A further class of problems studied in the project are concerned with subdivisions of graphs. This is a fundamental graph theoretical concept. For example, the class of all graphs which can be drawn in the plane without crossings can be characterized by forbidden subdivisions. There has been much research in this area, but many tantalizing open problems remain. One of these was solved within the project, settling a longstanding conjecture of Mader.

One of these techniques is the use of quasirandom decompositions. Roughly speaking, a structure is called quasirandom if it has a number of properties that one would expect from a random structure with similar parameters. For instance, a graph is quasirandom if its edges are spread evenly over the vertices (i.e. no subgraph is significantly denser or sparser than the graph itself). This concept has been remarkably useful in many areas of Mathematics and Computer Science. For example, in Number Theory, it was first used by Szemerédi to prove the existence of long arithmetic progressions in arbitrary dense sets of the integers in 1975.

Quasirandomness is a field that is developing very rapidly, but there are many connections and properties that are still unexplored. The aim of the project was to use quasirandomness in order to tackle various important open problems Combinatorics/Graph Theory, thereby developing the method further.

One class of problems studied in the project, where quasirandomness was crucial for further progress, are matching problems. A perfect matching in a graph is a set of disjoint edges which together cover all the vertices. Many problems can be formulated as matching problems. For instance, given a set of people, construct a graph by drawing an edge if they like each other – a perfect matching splits the people into teams of two which can work together. How and when this can be achieved for teams of two is well understood. The situation changes when trying to arrange teams of three or more. This can be formulated as a hypergraph matching problem. A major open problem in the area is to determine the minimum vertex degree which guarantees a matching of given size in a uniform hypergraph. We were able to make significant progress on this problem and several related questions.

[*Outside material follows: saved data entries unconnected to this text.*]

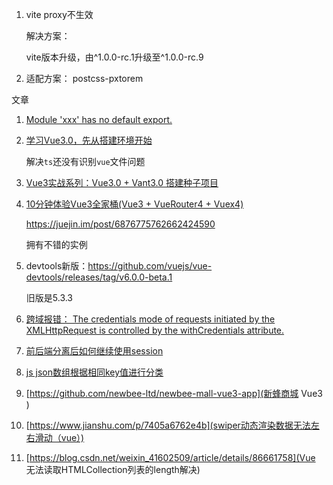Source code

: 1. vite proxy不生效

   解决方案：

   vite版本升级，由^1.0.0-rc.1升级至^1.0.0-rc.9

2. 适配方案： postcss-pxtorem



文章

1. [Module 'xxx' has no default export. ](https://github.com/xcatliu/typescript-tutorial/issues/19)

2. [学习Vue3.0，先从搭建环境开始](https://juejin.im/post/6864324361621995533)

   解决`ts`还没有识别`vue`文件问题

3. [Vue3实战系列：Vue3.0 + Vant3.0 搭建种子项目](https://juejin.im/post/6887590229692121096#heading-2)

4. [10分钟体验Vue3全家桶(Vue3 + VueRouter4 + Vuex4)](https://juejin.im/post/6844904150082256903)

   https://juejin.im/post/6876775762662424590

   拥有不错的实例

5. devtools新版：https://github.com/vuejs/vue-devtools/releases/tag/v6.0.0-beta.1

   旧版是5.3.3

6. [跨域报错： The credentials mode of requests initiated by the XMLHttpRequest is controlled by the withCredentials attribute.](https://segmentfault.com/q/1010000016904795/a-1020000016904951)

7. [前后端分离后如何继续使用session](http://jimolonely.github.io/2019/09/23/java/072-cors-keep-session/)

8. [js json数组根据相同key值进行分类](https://blog.csdn.net/weixin_41604225/article/details/85060923?utm_medium=distribute.pc_relevant_t0.none-task-blog-BlogCommendFromMachineLearnPai2-1.channel_param&depth_1-utm_source=distribute.pc_relevant_t0.none-task-blog-BlogCommendFromMachineLearnPai2-1.channel_param)
9. [https://github.com/newbee-ltd/newbee-mall-vue3-app](新蜂商城 Vue3 )

10. [https://www.jianshu.com/p/7405a6762e4b](swiper动态渲染数据无法左右滑动（vue）)

11. [https://blog.csdn.net/weixin_41602509/article/details/86661758](Vue 无法读取HTMLCollection列表的length解决)
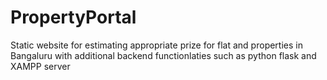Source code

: # PropertyPortal
Static website for estimating appropriate prize for flat and properties in Bangaluru
with additional backend functionlaties such as python flask and XAMPP server 
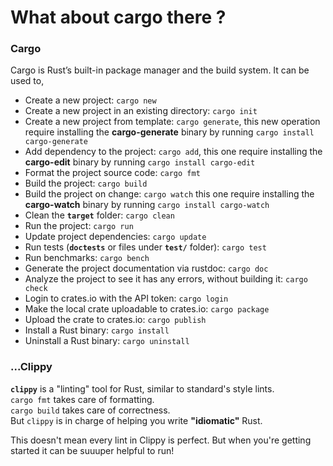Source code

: # What about cargo there ?

### **Cargo**

Cargo is Rust’s built-in package manager and the build system. It can be used to,

* Create a new project: `cargo new`
* Create a new project in an existing directory: `cargo init`
* Create a new project from template: `cargo generate`, this new operation require installing the
                                       **cargo-generate** binary by running `cargo install cargo-generate`
* Add dependency to the project: `cargo add`, this one require installing the
                                 **cargo-edit** binary by running `cargo install cargo-edit`
* Format the project source code: `cargo fmt`
* Build the project: `cargo build`
* Build the project on change: `cargo watch` this one require installing the
                               **cargo-watch** binary by running `cargo install cargo-watch`
* Clean the **`target`** folder: `cargo clean`
* Run the project: `cargo run`
* Update project dependencies: `cargo update`
* Run tests (**`doctests`** or files under **`test/`** folder): `cargo test`
* Run benchmarks: `cargo bench`
* Generate the project documentation via rustdoc: `cargo doc`
* Analyze the project to see it has any errors, without building it: `cargo check`
* Login to crates.io with the API token: `cargo login`
* Make the local crate uploadable to crates.io: `cargo package`
* Upload the crate to crates.io: `cargo publish`
* Install a Rust binary: `cargo install`
* Uninstall a Rust binary: `cargo uninstall`


### **...Clippy**
**`clippy`** is a "linting" tool for Rust, similar to standard's style lints.  
`cargo fmt` takes care of formatting.  
`cargo build` takes care of correctness.  
 But `clippy` is in charge of helping you write **"idiomatic"** Rust.

This doesn't mean every lint in Clippy is perfect. But when you're getting started it can be suuuper helpful to run!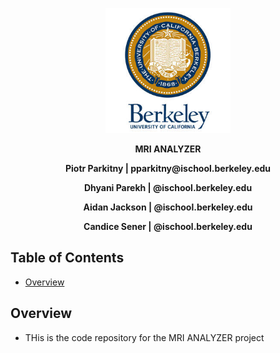 <p align="center">
    <img src="pics/uc-berkeley-logo-seal.jpg" alt="Logo" width="200" height="200">
</p>

<p align="center">
  <p align="center"><strong>MRI ANALYZER</strong></p>
  <p align="center"><strong>Piotr Parkitny | pparkitny@ischool.berkeley.edu</strong></p>
  <p align="center"><strong>Dhyani Parekh  | @ischool.berkeley.edu</strong></p>
  <p align="center"><strong>Aidan Jackson  | @ischool.berkeley.edu</strong></p>
  <p align="center"><strong>Candice Sener  | @ischool.berkeley.edu</strong></p>  
</p>

<!-- TABLE OF CONTENTS -->
## Table of Contents

* [Overview](#overiew)

<!-- OVERVIEW -->
Overview
------------
- THis is the code repository for the MRI ANALYZER project
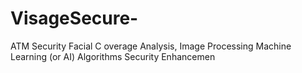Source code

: # VisageSecure-
ATM Security Facial C overage Analysis, Image Processing Machine Learning (or AI) Algorithms Security Enhancemen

Another class of problems studied in the project are decomposition problems for graphs. An important example of such a problem asks for a Hamilton decomposition of a graph. To decide whether a graph contains a Hamilton cycle is one of the most fundamental problems in the area (this is also very difficult from an algorithmic point of view) – here a Hamilton cycle in a graph is a cycle containing all vertices of the graph. A far stronger requirement is to ask for a Hamilton decomposition of a graph G: this is a set of Hamilton cycles decomposing all the edges of G – so every edge is contained in exactly one of the Hamilton cycles. Hamilton decompositions are notoriously hard to obtain and so there are many open problems in this area – two of the most famous of these were Kelly's conjecture from 1968 on Hamilton decompositions of tournaments and the Hamilton decomposition conjecture of Nash-Williams from 1970. There was also a related conjecture (the so-called 1-factorization conjecture) on decompositions into perfect matchings. (This is related to edge-colourings of graphs.) We were able to prove all three of these conjectures. The methods we developed in these proofs have many further applications, e.g. to the well known Travelling salesman problem.

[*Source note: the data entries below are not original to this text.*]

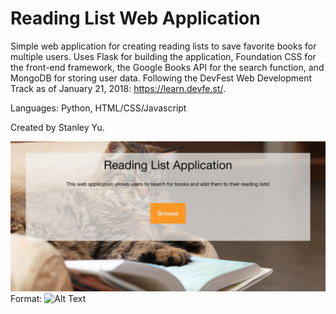 # Reading List Web Application
Simple web application for creating reading lists to save favorite books for multiple users. Uses Flask for building the application, Foundation CSS for the front-end framework, the Google Books API for the search function, and MongoDB for storing user data. Following the DevFest Web Development Track as of January 21, 2018: https://learn.devfe.st/.

Languages: Python, HTML/CSS/Javascript

Created by Stanley Yu.

![Example Page](/static/img/example.png)
Format: ![Alt Text](example)
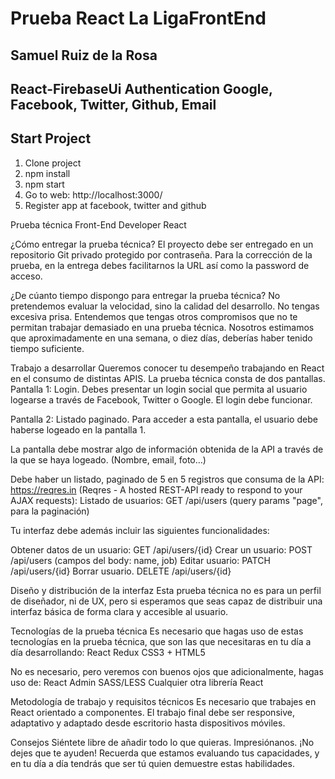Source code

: # Prueba React La LigaFrontEnd 
## Samuel Ruiz de la Rosa
## React-FirebaseUi Authentication Google, Facebook, Twitter, Github, Email

## Start Project

1.  Clone project
2.  npm install
3.  npm start
4.  Go to web: http://localhost:3000/
5.  Register app at facebook, twitter and github

Prueba técnica Front-End Developer React

¿Cómo entregar la prueba técnica?
El proyecto debe ser entregado en un repositorio Git privado protegido por contraseña. Para la corrección de la prueba, en la entrega debes facilitarnos la URL así como la password de acceso.

¿De cúanto tiempo dispongo para entregar la prueba técnica?
No pretendemos evaluar la velocidad, sino la calidad del desarrollo. No tengas excesiva prisa. 
Entendemos que tengas otros compromisos que no te permitan trabajar demasiado en una prueba técnica. Nosotros estimamos que aproximadamente en una semana, o diez días, deberías haber tenido tiempo suficiente. 

Trabajo a desarrollar 
Queremos conocer tu desempeño trabajando en React en el consumo de distintas APIS. La prueba técnica consta de dos pantallas.
Pantalla 1: Login. 
Debes presentar un login social que permita al usuario logearse a través de Facebook, Twitter o Google. 
El login debe funcionar.

Pantalla 2: Listado paginado. 
Para acceder a esta pantalla, el usuario debe haberse logeado en la pantalla 1. 

La pantalla debe mostrar algo de información obtenida de la API a través de la que se haya logeado. (Nombre, email, foto…)

Debe haber un listado, paginado de 5 en 5 registros que consuma de la API: https://reqres.in (Reqres - A hosted REST-API ready to respond to your AJAX requests):
Listado de usuarios: GET /api/users (query params "page", para la paginación)

Tu interfaz debe además incluir las siguientes funcionalidades:

Obtener datos de un usuario: GET /api/users/{id}
Crear un usuario: POST /api/users (campos del body: name, job)
Editar usuario: PATCH /api/users/{id}
Borrar usuario. DELETE /api/users/{id}



Diseño y distribución de la interfaz
Esta prueba técnica no es para un perfil de diseñador, ni de UX, pero si esperamos que seas capaz de distribuir una interfaz básica de forma clara y accesible al usuario.

Tecnologías de la prueba técnica
Es necesario que hagas uso de estas tecnologías en la prueba técnica, que son las que necesitaras en tu día a día desarrollando:
React
Redux
CSS3 + HTML5

No es necesario, pero veremos con buenos ojos que adicionalmente, hagas uso de:
React Admin
SASS/LESS
Cualquier otra librería React

Metodología de trabajo y requisitos técnicos
Es necesario que trabajes en React orientado a componentes. 
El trabajo final debe ser responsive, adaptativo y adaptado desde escritorio hasta dispositivos móviles.

Consejos
Siéntete libre de añadir todo lo que quieras. Impresiónanos.
¡No dejes que te ayuden! Recuerda que estamos evaluando tus capacidades, y en tu día a día tendrás que ser tú quien demuestre estas habilidades.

A further class of problems studied in the project are concerned with subdivisions of graphs. This is a fundamental graph theoretical concept. For example, the class of all graphs which can be drawn in the plane without crossings can be characterized by forbidden subdivisions. There has been much research in this area, but many tantalizing open problems remain. One of these was solved within the project, settling a longstanding conjecture of Mader.